Document layout detection data:
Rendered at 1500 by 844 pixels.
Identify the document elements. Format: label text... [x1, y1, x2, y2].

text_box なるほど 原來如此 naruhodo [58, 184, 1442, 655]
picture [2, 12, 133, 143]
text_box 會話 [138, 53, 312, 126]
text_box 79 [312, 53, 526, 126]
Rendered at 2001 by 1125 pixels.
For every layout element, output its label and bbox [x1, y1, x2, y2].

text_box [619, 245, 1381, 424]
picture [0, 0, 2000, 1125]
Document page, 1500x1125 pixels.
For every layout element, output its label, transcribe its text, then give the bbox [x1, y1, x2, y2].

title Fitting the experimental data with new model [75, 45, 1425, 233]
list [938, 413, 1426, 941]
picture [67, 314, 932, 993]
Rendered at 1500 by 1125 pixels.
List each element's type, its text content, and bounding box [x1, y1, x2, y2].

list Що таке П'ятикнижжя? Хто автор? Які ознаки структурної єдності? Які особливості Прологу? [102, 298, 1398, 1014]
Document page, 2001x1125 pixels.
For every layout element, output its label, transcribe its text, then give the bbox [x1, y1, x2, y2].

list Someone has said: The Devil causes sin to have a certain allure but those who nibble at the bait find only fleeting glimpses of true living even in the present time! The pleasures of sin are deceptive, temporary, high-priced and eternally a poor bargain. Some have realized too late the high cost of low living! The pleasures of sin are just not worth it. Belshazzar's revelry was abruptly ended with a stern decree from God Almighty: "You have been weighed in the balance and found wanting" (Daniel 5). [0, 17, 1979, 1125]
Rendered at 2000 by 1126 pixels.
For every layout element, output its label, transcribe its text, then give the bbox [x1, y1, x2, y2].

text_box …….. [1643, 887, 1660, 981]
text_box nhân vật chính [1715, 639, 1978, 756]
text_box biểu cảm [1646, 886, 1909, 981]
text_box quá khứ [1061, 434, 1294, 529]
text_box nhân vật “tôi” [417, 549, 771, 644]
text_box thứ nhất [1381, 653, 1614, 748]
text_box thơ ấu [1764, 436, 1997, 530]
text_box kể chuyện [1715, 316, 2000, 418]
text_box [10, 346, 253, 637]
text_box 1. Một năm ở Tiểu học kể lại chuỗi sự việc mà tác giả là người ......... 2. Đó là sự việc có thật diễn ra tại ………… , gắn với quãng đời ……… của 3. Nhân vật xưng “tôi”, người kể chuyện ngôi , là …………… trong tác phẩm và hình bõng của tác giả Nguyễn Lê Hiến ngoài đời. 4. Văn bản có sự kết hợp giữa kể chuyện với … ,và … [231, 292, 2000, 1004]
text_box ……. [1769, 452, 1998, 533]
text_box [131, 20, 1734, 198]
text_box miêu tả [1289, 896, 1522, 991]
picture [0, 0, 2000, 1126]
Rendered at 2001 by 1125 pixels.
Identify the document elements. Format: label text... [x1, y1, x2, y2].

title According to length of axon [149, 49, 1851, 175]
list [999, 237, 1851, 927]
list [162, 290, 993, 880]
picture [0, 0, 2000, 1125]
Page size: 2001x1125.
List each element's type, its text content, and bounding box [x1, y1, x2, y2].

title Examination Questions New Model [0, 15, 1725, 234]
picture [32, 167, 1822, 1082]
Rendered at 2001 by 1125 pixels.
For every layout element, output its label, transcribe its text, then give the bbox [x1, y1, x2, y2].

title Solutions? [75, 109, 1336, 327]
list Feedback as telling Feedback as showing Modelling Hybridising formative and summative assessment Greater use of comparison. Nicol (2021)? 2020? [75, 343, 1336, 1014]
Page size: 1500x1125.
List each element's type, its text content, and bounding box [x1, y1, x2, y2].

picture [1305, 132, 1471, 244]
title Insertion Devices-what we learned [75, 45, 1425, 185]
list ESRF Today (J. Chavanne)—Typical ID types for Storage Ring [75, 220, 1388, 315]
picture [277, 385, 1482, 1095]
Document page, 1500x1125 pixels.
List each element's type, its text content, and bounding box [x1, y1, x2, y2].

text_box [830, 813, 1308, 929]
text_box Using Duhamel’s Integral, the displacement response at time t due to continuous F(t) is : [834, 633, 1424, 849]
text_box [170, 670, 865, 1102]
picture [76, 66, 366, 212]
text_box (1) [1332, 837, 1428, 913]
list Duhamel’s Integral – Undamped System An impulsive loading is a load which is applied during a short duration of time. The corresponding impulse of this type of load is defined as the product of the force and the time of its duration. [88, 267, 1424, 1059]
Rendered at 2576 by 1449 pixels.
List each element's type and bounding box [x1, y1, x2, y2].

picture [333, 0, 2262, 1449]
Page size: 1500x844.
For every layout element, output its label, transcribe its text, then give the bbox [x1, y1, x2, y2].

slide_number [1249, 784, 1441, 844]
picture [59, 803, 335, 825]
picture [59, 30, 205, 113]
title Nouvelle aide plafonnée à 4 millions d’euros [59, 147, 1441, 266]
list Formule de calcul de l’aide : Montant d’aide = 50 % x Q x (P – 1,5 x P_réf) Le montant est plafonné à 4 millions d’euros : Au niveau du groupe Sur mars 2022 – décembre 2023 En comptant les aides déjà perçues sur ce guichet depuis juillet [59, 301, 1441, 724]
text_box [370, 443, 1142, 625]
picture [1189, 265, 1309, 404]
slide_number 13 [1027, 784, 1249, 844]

What the task asks: Every record shown above should be set down again exactly.

Written solution:
Rendered at 1500 by 844 pixels.
Identify the document elements. Format: label text... [x1, y1, x2, y2].

text_box なるほど 原來如此 naruhodo [58, 184, 1442, 655]
picture [2, 12, 133, 143]
text_box 會話 [138, 53, 312, 126]
text_box 79 [312, 53, 526, 126]
Rendered at 2001 by 1125 pixels.
For every layout element, output its label and bbox [x1, y1, x2, y2].

text_box [619, 245, 1381, 424]
picture [0, 0, 2000, 1125]
Document page, 1500x1125 pixels.
For every layout element, output its label, transcribe its text, then give the bbox [x1, y1, x2, y2].

title Fitting the experimental data with new model [75, 45, 1425, 233]
list [938, 413, 1426, 941]
picture [67, 314, 932, 993]
Rendered at 1500 by 1125 pixels.
List each element's type, its text content, and bounding box [x1, y1, x2, y2].

list Що таке П'ятикнижжя? Хто автор? Які ознаки структурної єдності? Які особливості Прологу? [102, 298, 1398, 1014]
Document page, 2001x1125 pixels.
For every layout element, output its label, transcribe its text, then give the bbox [x1, y1, x2, y2].

list Someone has said: The Devil causes sin to have a certain allure but those who nibble at the bait find only fleeting glimpses of true living even in the present time! The pleasures of sin are deceptive, temporary, high-priced and eternally a poor bargain. Some have realized too late the high cost of low living! The pleasures of sin are just not worth it. Belshazzar's revelry was abruptly ended with a stern decree from God Almighty: "You have been weighed in the balance and found wanting" (Daniel 5). [0, 17, 1979, 1125]
Rendered at 2000 by 1126 pixels.
For every layout element, output its label, transcribe its text, then give the bbox [x1, y1, x2, y2].

text_box …….. [1643, 887, 1660, 981]
text_box nhân vật chính [1715, 639, 1978, 756]
text_box biểu cảm [1646, 886, 1909, 981]
text_box quá khứ [1061, 434, 1294, 529]
text_box nhân vật “tôi” [417, 549, 771, 644]
text_box thứ nhất [1381, 653, 1614, 748]
text_box thơ ấu [1764, 436, 1997, 530]
text_box kể chuyện [1715, 316, 2000, 418]
text_box [10, 346, 253, 637]
text_box 1. Một năm ở Tiểu học kể lại chuỗi sự việc mà tác giả là người ......... 2. Đó là sự việc có thật diễn ra tại ………… , gắn với quãng đời ……… của 3. Nhân vật xưng “tôi”, người kể chuyện ngôi , là …………… trong tác phẩm và hình bõng của tác giả Nguyễn Lê Hiến ngoài đời. 4. Văn bản có sự kết hợp giữa kể chuyện với … ,và … [231, 292, 2000, 1004]
text_box ……. [1769, 452, 1998, 533]
text_box [131, 20, 1734, 198]
text_box miêu tả [1289, 896, 1522, 991]
picture [0, 0, 2000, 1126]
Rendered at 2001 by 1125 pixels.
Identify the document elements. Format: label text... [x1, y1, x2, y2].

title According to length of axon [149, 49, 1851, 175]
list [999, 237, 1851, 927]
list [162, 290, 993, 880]
picture [0, 0, 2000, 1125]
Page size: 2001x1125.
List each element's type, its text content, and bounding box [x1, y1, x2, y2].

title Examination Questions New Model [0, 15, 1725, 234]
picture [32, 167, 1822, 1082]
Rendered at 2001 by 1125 pixels.
For every layout element, output its label, transcribe its text, then give the bbox [x1, y1, x2, y2].

title Solutions? [75, 109, 1336, 327]
list Feedback as telling Feedback as showing Modelling Hybridising formative and summative assessment Greater use of comparison. Nicol (2021)? 2020? [75, 343, 1336, 1014]
Page size: 1500x1125.
List each element's type, its text content, and bounding box [x1, y1, x2, y2].

picture [1305, 132, 1471, 244]
title Insertion Devices-what we learned [75, 45, 1425, 185]
list ESRF Today (J. Chavanne)—Typical ID types for Storage Ring [75, 220, 1388, 315]
picture [277, 385, 1482, 1095]
Document page, 1500x1125 pixels.
List each element's type, its text content, and bounding box [x1, y1, x2, y2].

text_box [830, 813, 1308, 929]
text_box Using Duhamel’s Integral, the displacement response at time t due to continuous F(t) is : [834, 633, 1424, 849]
text_box [170, 670, 865, 1102]
picture [76, 66, 366, 212]
text_box (1) [1332, 837, 1428, 913]
list Duhamel’s Integral – Undamped System An impulsive loading is a load which is applied during a short duration of time. The corresponding impulse of this type of load is defined as the product of the force and the time of its duration. [88, 267, 1424, 1059]
Rendered at 2576 by 1449 pixels.
List each element's type and bounding box [x1, y1, x2, y2].

picture [333, 0, 2262, 1449]
Page size: 1500x844.
For every layout element, output its label, transcribe its text, then give the bbox [x1, y1, x2, y2].

slide_number [1249, 784, 1441, 844]
picture [59, 803, 335, 825]
picture [59, 30, 205, 113]
title Nouvelle aide plafonnée à 4 millions d’euros [59, 147, 1441, 266]
list Formule de calcul de l’aide : Montant d’aide = 50 % x Q x (P – 1,5 x P_réf) Le montant est plafonné à 4 millions d’euros : Au niveau du groupe Sur mars 2022 – décembre 2023 En comptant les aides déjà perçues sur ce guichet depuis juillet [59, 301, 1441, 724]
text_box [370, 443, 1142, 625]
picture [1189, 265, 1309, 404]
slide_number 13 [1027, 784, 1249, 844]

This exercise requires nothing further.